At an LCBO store earlier today, an employee wore his mask on his forehead.
An even bigger mess is “Doctor” Stella Immanuel. It was only a matter of time before Trump found a doctor who was sufficiently unhinged to back him up all the way. Immanuel got her medical degree in Nigeria, then became a practitioner in Texas, and claims her Nigerian experience allows her to prescribe hydroxychloroquine to everyone. (What is it about Republicans and hydroxychloroquine? Did they buy a huge stockpile they’re trying to get rid of? Did they all pitch in with their retirement money?) If that wasn’t bad enough, Immanuel also claims that doctors make vaccines using alien DNA (space aliens, to be precise) and that there are sexy demons who invade your dreams and suck out your life force. (To be fair, I’m not 100% sure about that last thing – I had to stop reading to protect my poor brain cells.)
So… yeah.
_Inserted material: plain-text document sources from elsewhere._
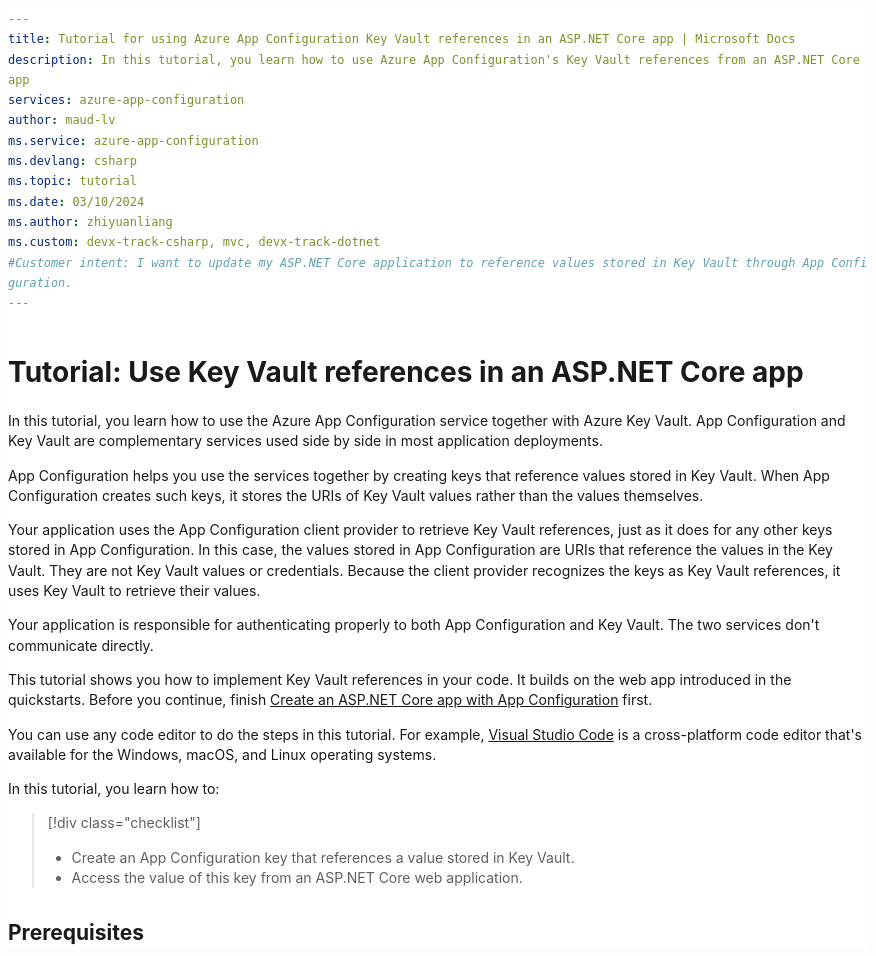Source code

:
 ```yaml
---
title: Tutorial for using Azure App Configuration Key Vault references in an ASP.NET Core app | Microsoft Docs
description: In this tutorial, you learn how to use Azure App Configuration's Key Vault references from an ASP.NET Core app
services: azure-app-configuration
author: maud-lv
ms.service: azure-app-configuration
ms.devlang: csharp
ms.topic: tutorial
ms.date: 03/10/2024
ms.author: zhiyuanliang
ms.custom: devx-track-csharp, mvc, devx-track-dotnet
#Customer intent: I want to update my ASP.NET Core application to reference values stored in Key Vault through App Configuration.
---
```

# Tutorial: Use Key Vault references in an ASP.NET Core app

In this tutorial, you learn how to use the Azure App Configuration service together with Azure Key Vault. App Configuration and Key Vault are complementary services used side by side in most application deployments.

App Configuration helps you use the services together by creating keys that reference values stored in Key Vault. When App Configuration creates such keys, it stores the URIs of Key Vault values rather than the values themselves.

Your application uses the App Configuration client provider to retrieve Key Vault references, just as it does for any other keys stored in App Configuration. In this case, the values stored in App Configuration are URIs that reference the values in the Key Vault. They are not Key Vault values or credentials. Because the client provider recognizes the keys as Key Vault references, it uses Key Vault to retrieve their values.

Your application is responsible for authenticating properly to both App Configuration and Key Vault. The two services don't communicate directly.

This tutorial shows you how to implement Key Vault references in your code. It builds on the web app introduced in the quickstarts. Before you continue, finish [Create an ASP.NET Core app with App Configuration](./quickstart-aspnet-core-app.md) first.

You can use any code editor to do the steps in this tutorial. For example, [Visual Studio Code](https://code.visualstudio.com/) is a cross-platform code editor that's available for the Windows, macOS, and Linux operating systems.

In this tutorial, you learn how to:

> [!div class="checklist"]
> * Create an App Configuration key that references a value stored in Key Vault.
> * Access the value of this key from an ASP.NET Core web application.

## Prerequisites
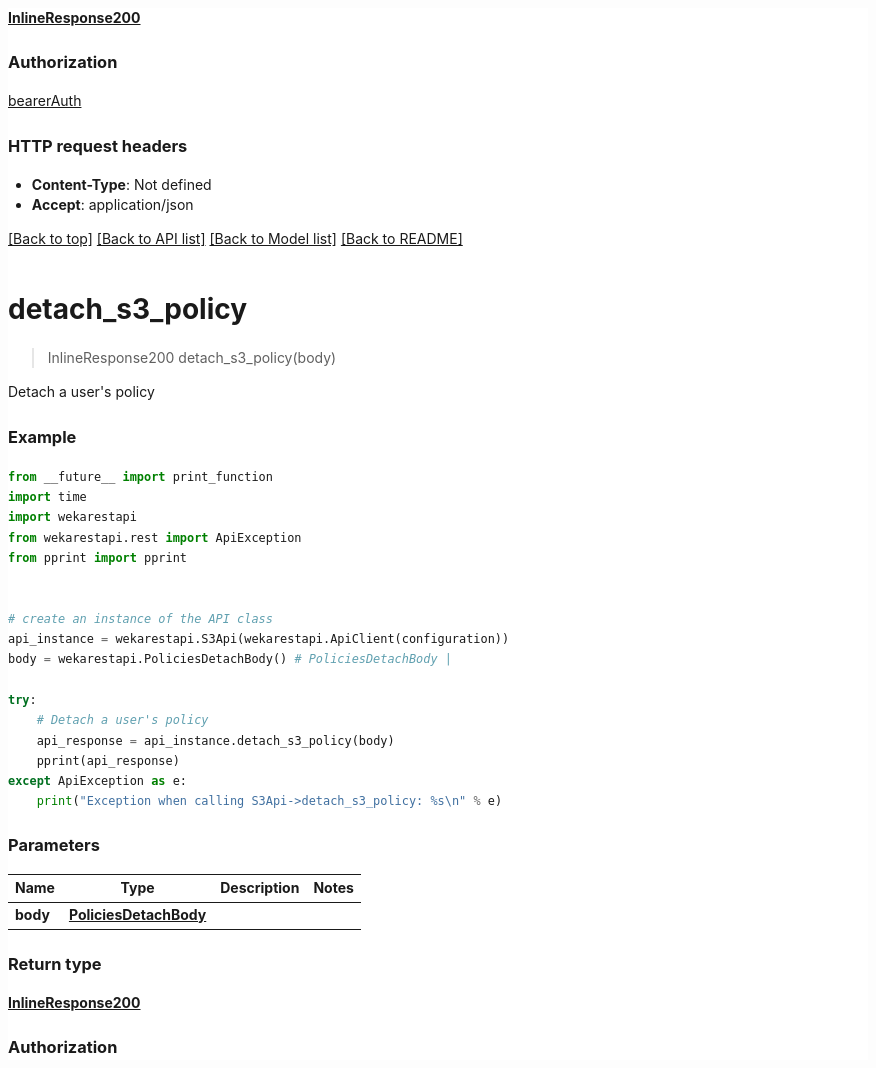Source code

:[**InlineResponse200**](InlineResponse200.md)

### Authorization

[bearerAuth](../README.md#bearerAuth)

### HTTP request headers

 - **Content-Type**: Not defined
 - **Accept**: application/json

[[Back to top]](#) [[Back to API list]](../README.md#documentation-for-api-endpoints) [[Back to Model list]](../README.md#documentation-for-models) [[Back to README]](../README.md)

# **detach_s3_policy**
> InlineResponse200 detach_s3_policy(body)

Detach a user's policy

### Example

```python
from __future__ import print_function
import time
import wekarestapi
from wekarestapi.rest import ApiException
from pprint import pprint


# create an instance of the API class
api_instance = wekarestapi.S3Api(wekarestapi.ApiClient(configuration))
body = wekarestapi.PoliciesDetachBody() # PoliciesDetachBody | 

try:
    # Detach a user's policy
    api_response = api_instance.detach_s3_policy(body)
    pprint(api_response)
except ApiException as e:
    print("Exception when calling S3Api->detach_s3_policy: %s\n" % e)
```

### Parameters

Name | Type | Description  | Notes
------------- | ------------- | ------------- | -------------
 **body** | [**PoliciesDetachBody**](PoliciesDetachBody.md)|  | 

### Return type

[**InlineResponse200**](InlineResponse200.md)

### Authorization
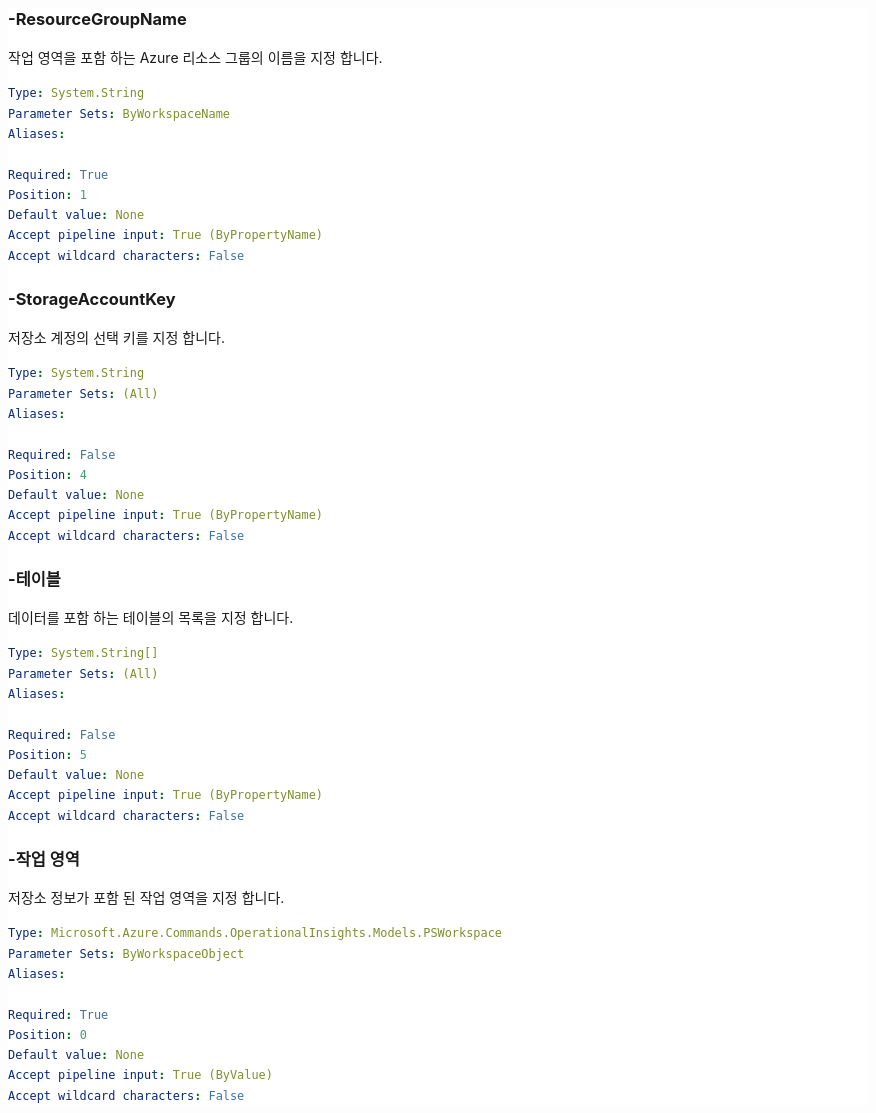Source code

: ### -ResourceGroupName
작업 영역을 포함 하는 Azure 리소스 그룹의 이름을 지정 합니다.

```yaml
Type: System.String
Parameter Sets: ByWorkspaceName
Aliases:

Required: True
Position: 1
Default value: None
Accept pipeline input: True (ByPropertyName)
Accept wildcard characters: False
```

### -StorageAccountKey
저장소 계정의 선택 키를 지정 합니다.

```yaml
Type: System.String
Parameter Sets: (All)
Aliases:

Required: False
Position: 4
Default value: None
Accept pipeline input: True (ByPropertyName)
Accept wildcard characters: False
```

### -테이블
데이터를 포함 하는 테이블의 목록을 지정 합니다.

```yaml
Type: System.String[]
Parameter Sets: (All)
Aliases:

Required: False
Position: 5
Default value: None
Accept pipeline input: True (ByPropertyName)
Accept wildcard characters: False
```

### -작업 영역
저장소 정보가 포함 된 작업 영역을 지정 합니다.

```yaml
Type: Microsoft.Azure.Commands.OperationalInsights.Models.PSWorkspace
Parameter Sets: ByWorkspaceObject
Aliases:

Required: True
Position: 0
Default value: None
Accept pipeline input: True (ByValue)
Accept wildcard characters: False
```
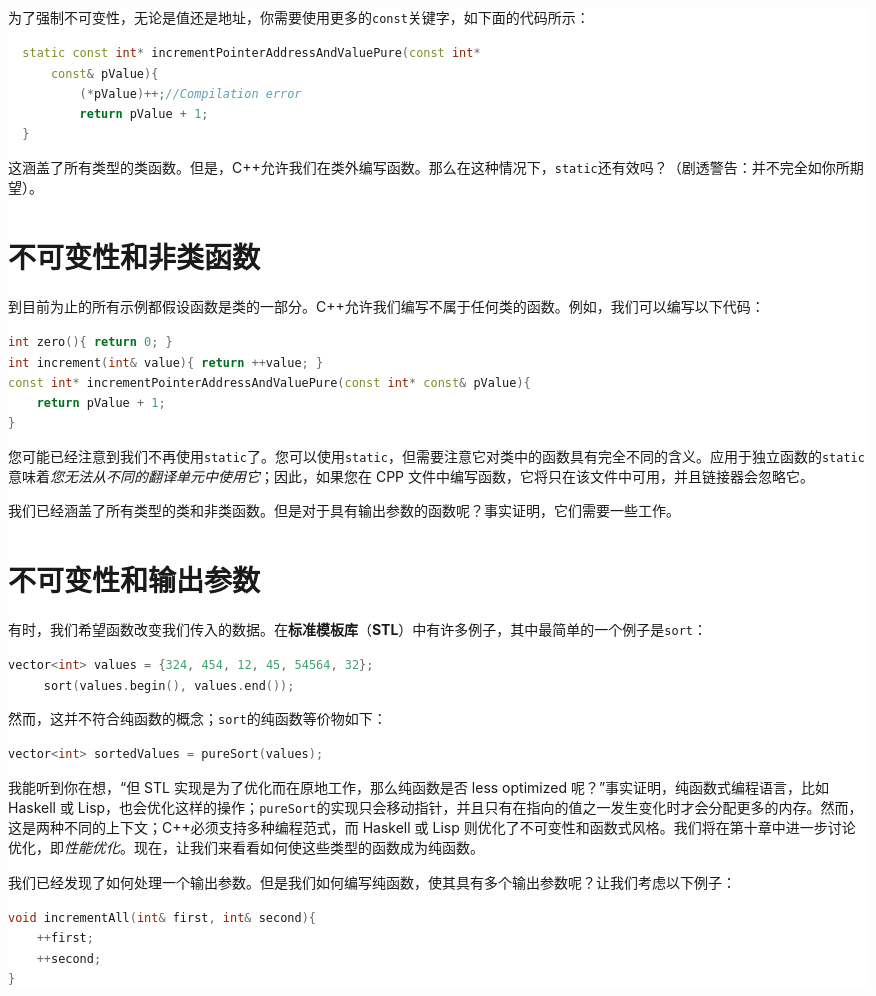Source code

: 为了强制不可变性，无论是值还是地址，你需要使用更多的`const`关键字，如下面的代码所示：

```cpp
  static const int* incrementPointerAddressAndValuePure(const int* 
      const& pValue){
          (*pValue)++;//Compilation error
          return pValue + 1;
  }
```

这涵盖了所有类型的类函数。但是，C++允许我们在类外编写函数。那么在这种情况下，`static`还有效吗？（剧透警告：并不完全如你所期望）。

# 不可变性和非类函数

到目前为止的所有示例都假设函数是类的一部分。C++允许我们编写不属于任何类的函数。例如，我们可以编写以下代码：

```cpp
int zero(){ return 0; }
int increment(int& value){ return ++value; }
const int* incrementPointerAddressAndValuePure(const int* const& pValue){
    return pValue + 1;
}
```

您可能已经注意到我们不再使用`static`了。您可以使用`static`，但需要注意它对类中的函数具有完全不同的含义。应用于独立函数的`static`意味着*您无法从不同的翻译单元中使用它*；因此，如果您在 CPP 文件中编写函数，它将只在该文件中可用，并且链接器会忽略它。

我们已经涵盖了所有类型的类和非类函数。但是对于具有输出参数的函数呢？事实证明，它们需要一些工作。

# 不可变性和输出参数

有时，我们希望函数改变我们传入的数据。在**标准模板库**（**STL**）中有许多例子，其中最简单的一个例子是`sort`：

```cpp
vector<int> values = {324, 454, 12, 45, 54564, 32};
     sort(values.begin(), values.end());
```

然而，这并不符合纯函数的概念；`sort`的纯函数等价物如下：

```cpp
vector<int> sortedValues = pureSort(values);
```

我能听到你在想，“但 STL 实现是为了优化而在原地工作，那么纯函数是否 less optimized 呢？”事实证明，纯函数式编程语言，比如 Haskell 或 Lisp，也会优化这样的操作；`pureSort`的实现只会移动指针，并且只有在指向的值之一发生变化时才会分配更多的内存。然而，这是两种不同的上下文；C++必须支持多种编程范式，而 Haskell 或 Lisp 则优化了不可变性和函数式风格。我们将在第十章中进一步讨论优化，即*性能优化*。现在，让我们来看看如何使这些类型的函数成为纯函数。

我们已经发现了如何处理一个输出参数。但是我们如何编写纯函数，使其具有多个输出参数呢？让我们考虑以下例子：

```cpp
void incrementAll(int& first, int& second){
    ++first;
    ++second;
}
```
The rest of the world is slowly reopening after going all in on science and empirical evidence. The US has a literal witch doctor advising the president and being retweeted by him. Many people have said this before, but it bears repeating again and again: if you were to write this all up as a novel at any point before 2020, any self-respecting editor would’ve had you committed out of general principle. (Or at the very least thrown out of the building, with a restraining order to follow.) Life will forever be stranger than fiction, if only because it can be far more absurd – and not subject to the editorial process.